La versión de tres ex rehenes estadounidenses de las FARC en torno a la figura de Ingrid Betancourt coincide en describirla como narcisista, manipuladora y mezquina. Algo de eso ya lo habían adelantado Clara Rojas, desde una virtual enemistad fortalecida en el cautiverio, y el todavía esposo de la Betancourt, blanco de un beso helado y un desaire público el día de la liberación.
El libro que acaba de lanzar Harper Collins y que reúne los relatos de los tres operadores de la CIA disfrazados de peritos de lo que sea termina quizá para siempre con la idealización de la señora Betancourt, operación a la que este columnista prestó, en su momento, un brioso entusiasmo.
La más famosa secuestrada de todos los tiempos en Latinoamérica seguirá siendo, desde luego, una mujer valiente que se atrevió a desafiar las aduanas clandestinas de las FARC. Y seguirá siendo un ser humano admirable que evitó la locura pensando en sus hijos y cuidando la poca esperanza que le quedaba como si de oro en polvo se tratara.
Ese martirologio no se lo quita nadie.
Lo que pasa es que algunos ingenuos pensamos que esta Ingrid debía ser, además de víctima y guapa, perfecta. Y construimos su altar con palabras y su hornacina con la pura rabia de saberla atada y su leyenda con los mejores supuestos de la benevolencia.
Y cuando la pudimos ver con el pelo tan largo como el de aquella Sierva María, de García Márquez –sólo que el de ésta era rubio y el de Ingrid castaño-, y comprobamos su aspecto de fantasma, entonces la quisimos más que nunca libre y la hicimos más que nunca mito.
Cuando salió libre aquel atardecer parecía una estatua de la libertad en traje de fajina, la Juana de Arco del trópico, lo que hubiera soñado ser Evita si no hubiese tenido que pasar por la farándula tan temprano. Estaba radiante y a nosotros se nos quebró la voz. Fuimos betancouristas hasta el llanto.
Ahora, sin embargo, tenemos que saber que ella y Clara Rojas se quitaban el aire y los saludos, que ella se creía con derecho a una ración de comida más grande y a bañarse primero y mejor, que había creado una especie de reinado personal en la jungla y que se había desembarazado del marido compartiendo la hamaca con uno de sus fieros captores.
Todo humanísimo, por supuesto. Todo explicable y todo repleto de atenuantes. Todo, además, en el contexto de un infierno de siete años que a cualquiera hubiera exterminado.

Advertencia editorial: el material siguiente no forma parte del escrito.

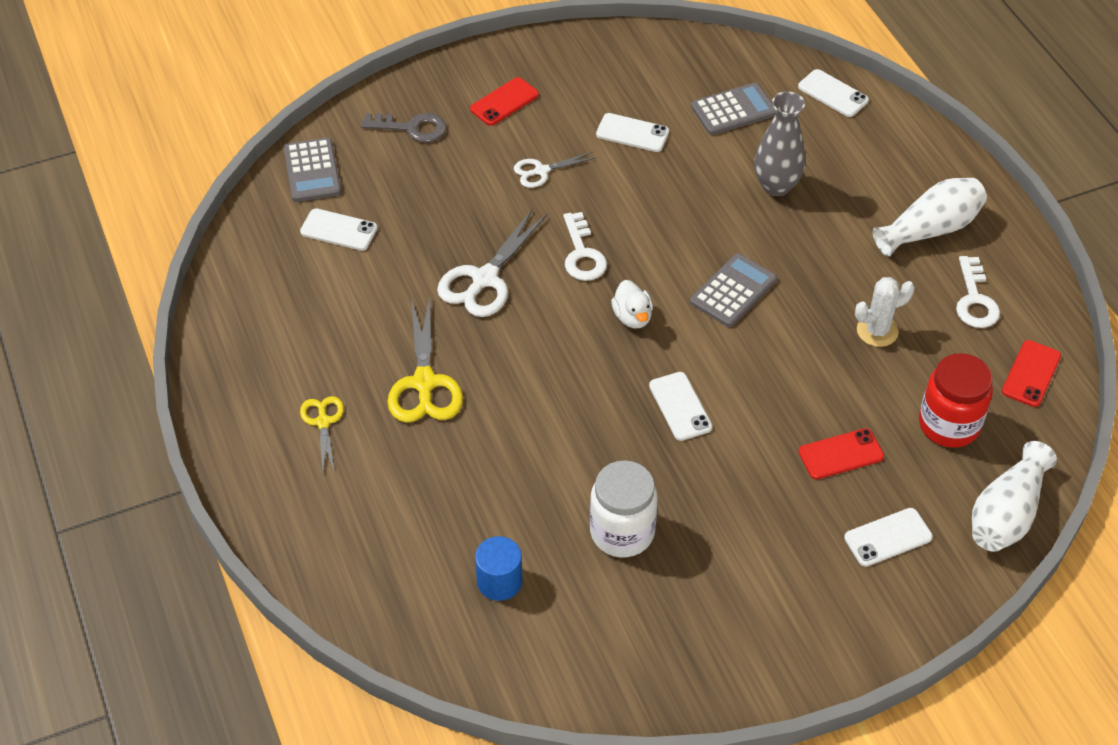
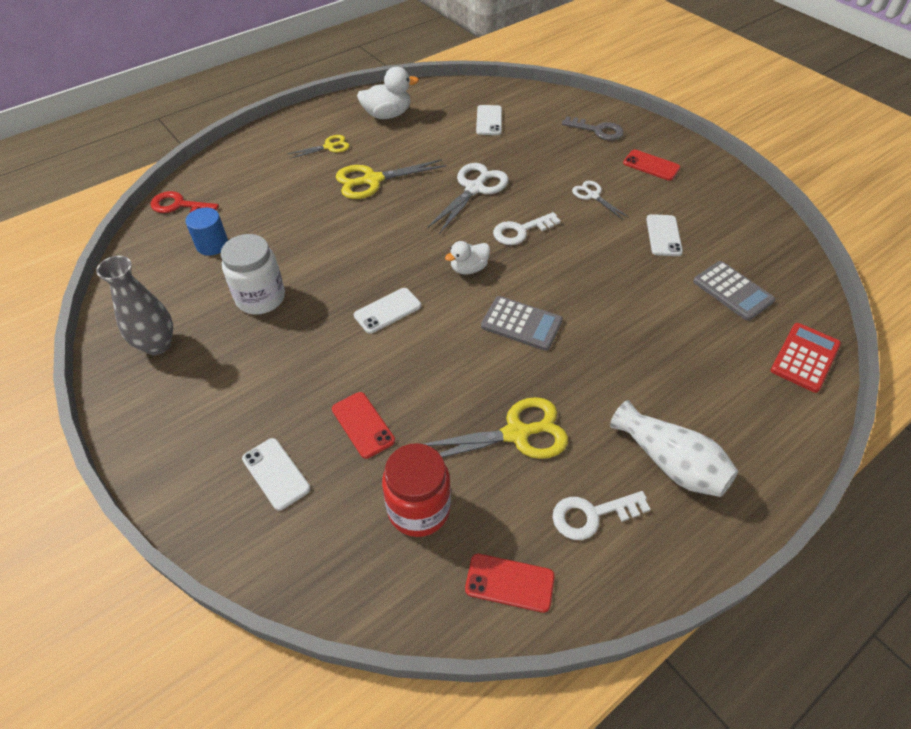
camera: 75 degrees right, 0 degrees up
(271, 341) = (387, 115): none -> white duck
(312, 171) = (534, 100): grey calculator -> none
(395, 620) = (179, 205): none -> red key
(411, 128) = (597, 130): grey key -> grey key turned 60 degrees counterclockwise
(484, 279) = (474, 189): white scissors -> white scissors turned 105 degrees clockwise
(776, 186) = (658, 334): grey vase -> grey vase (157, 345)
(833, 93) = (805, 358): white phone -> red calculator
(877, 331) = (516, 434): white cactus -> yellow scissors
(1006, 514) = (317, 575): white vase -> none

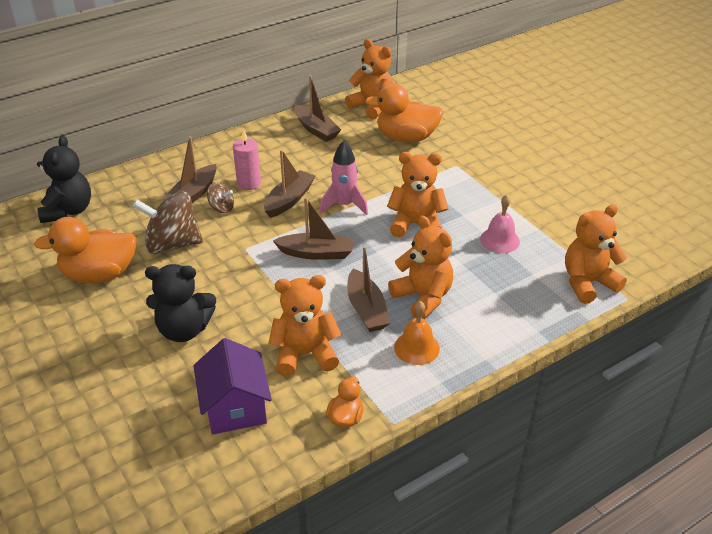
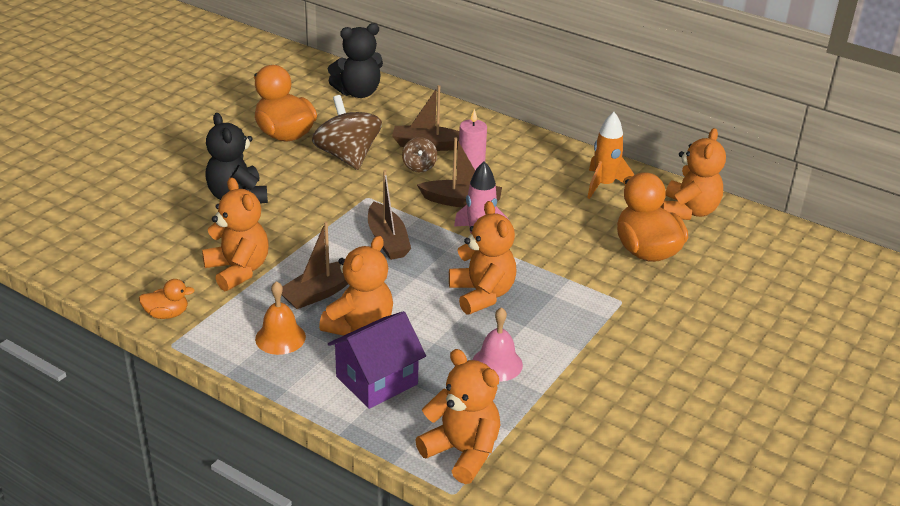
camera: 65 degrees right, 5 degrees down
(235, 407) = (156, 250): purple house -> purple house (377, 380)
(316, 129) = (604, 185): brown boat -> orange rocket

Quizá Ingrid hablaba tanto de sí misma para repetirse que existía y pregonaba lo de su candidatura a la presidencia de Colombia porque era la mejor manera de fantasear terapéuticamente. Y quizá se engreía hasta la irresponsabilidad con los demás porque sabía que lo que más querían las FARC era devorarle el ánimo.
Y, entonces, ¿por qué esa imagen devastada y sin pizca de orgullo cuando permitió que la filmaran en pleno campamento?
¿Es que la política es siempre, aun en la tragedia, una variante de la impostura y una máscara de hierro? ¿Es que nadie es sí mismo en la política?
Algo hay de eso. No hemos dejado de admirar a Ingrid Betancourt y, sin embargo, es imposible no preguntarnos si la Ingrid que construimos con palabras y signos de admiración nació, más que de la realidad, de una necesidad nuestra de levantar estatuas en los paseos de la mediocridad de nuestra América.